Give back the records below verbatim, please, but without a single image.

* **Input for this task**:
§
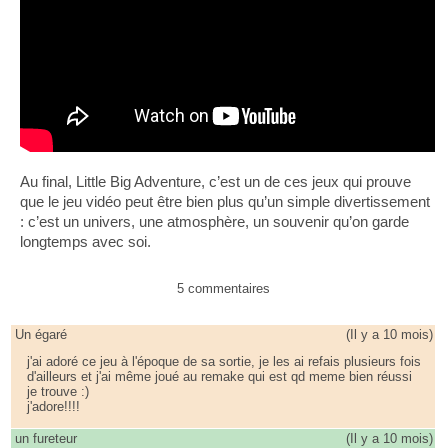
Au final, Little Big Adventure, c’est un de ces jeux qui prouve
que le jeu vidéo peut être bien plus qu’un simple divertissement
: c’est un univers, une atmosphère, un souvenir qu’on garde
longtemps avec soi.
5 commentaires
Un égaré
(
Il y a 10 mois
)
j'ai adoré ce jeu à l'époque de sa sortie, je les ai refais plusieurs fois
d'ailleurs et j'ai même joué au remake qui est qd meme bien réussi
je trouve :)
j'adore!!!!
un fureteur
(
Il y a 10 mois
)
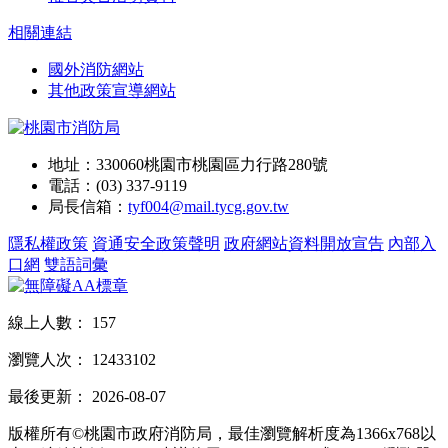
相關連結
國外消防網站
其他政策宣導網站
地址：330060桃園市桃園區力行路280號
電話：(03) 337-9119
局長信箱：
tyf004@mail.tycg.gov.tw
隱私權政策
資通安全政策聲明
政府網站資料開放宣告
內部入
口網
雙語詞彙
線上人數：
157
瀏覽人次：
12433102
最後更新：
2026-08-07
版權所有©桃園市政府消防局，最佳瀏覽解析度為1366x768以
§
* **Written answer**:
Au final, Little Big Adventure, c’est un de ces jeux qui prouve
que le jeu vidéo peut être bien plus qu’un simple divertissement
: c’est un univers, une atmosphère, un souvenir qu’on garde
longtemps avec soi.
5 commentaires
Un égaré
(
Il y a 10 mois
)
j'ai adoré ce jeu à l'époque de sa sortie, je les ai refais plusieurs fois
d'ailleurs et j'ai même joué au remake qui est qd meme bien réussi
je trouve :)
j'adore!!!!
un fureteur
(
Il y a 10 mois
)
相關連結
國外消防網站
其他政策宣導網站
地址：330060桃園市桃園區力行路280號
電話：(03) 337-9119
局長信箱：
tyf004@mail.tycg.gov.tw
隱私權政策
資通安全政策聲明
政府網站資料開放宣告
內部入
口網
雙語詞彙
線上人數：
157
瀏覽人次：
12433102
最後更新：
2026-08-07
版權所有©桃園市政府消防局，最佳瀏覽解析度為1366x768以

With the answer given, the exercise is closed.